Qualcomm confirmed the vulnerability and included it in its May 2026 Security Bulletin. A patch for already-manufactured hardware is technically impossible: the BootROM is immutable. Qualcomm has committed to releasing future chip generations without this design flaw.
June 2026 Update: Qualcomm Chips Remain in the Crosshairs
Google’s June Android Security Bulletin includes three additional critical Qualcomm vulnerabilities in closed-source components (CVE-2025-47392, CVE-2026-25276, CVE-2026-25277), each carrying a CVSS score of 9.8. They affect hardware abstraction layers and require vendor-specific firmware updates from individual device manufacturers – which, given the typically long update chains in IoT and automotive, means in practice: many devices will never receive these patches.

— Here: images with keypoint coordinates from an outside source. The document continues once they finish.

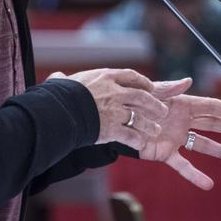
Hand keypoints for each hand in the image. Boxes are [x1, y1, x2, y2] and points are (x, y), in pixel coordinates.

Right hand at [50, 68, 169, 147]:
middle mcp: (114, 92)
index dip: (142, 82)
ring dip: (149, 124)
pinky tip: (141, 144)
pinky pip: (130, 136)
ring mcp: (115, 111)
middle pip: (141, 96)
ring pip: (139, 117)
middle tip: (163, 110)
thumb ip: (65, 80)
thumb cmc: (57, 95)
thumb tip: (57, 77)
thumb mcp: (64, 82)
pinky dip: (137, 140)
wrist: (57, 111)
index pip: (130, 76)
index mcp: (105, 77)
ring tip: (156, 130)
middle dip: (154, 104)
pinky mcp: (112, 129)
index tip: (149, 87)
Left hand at [138, 77, 220, 190]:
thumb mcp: (152, 92)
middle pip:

Active exploits of CVE-2026-25262 in the wild remain undocumented. That does not change the structural risk: physical device access – via repairs, supply chain attacks, customs inspections, or insiders – is a realistic attack vector in industrial and mobile environments.
What Operators Can Do Now
Kaspersky recommends strict physical access controls, using only authorized service centers for repairs, and keeping firmware consistently up to date. The latter will not close the BootROM vulnerability itself, but can eliminate related weaknesses at higher levels of the stack. If a device shows unusual behavior after an unattended period – unexplained network traffic, unexpected sensor activity – a full power cycle helps: according to current research, injected code does not survive a complete loss of power.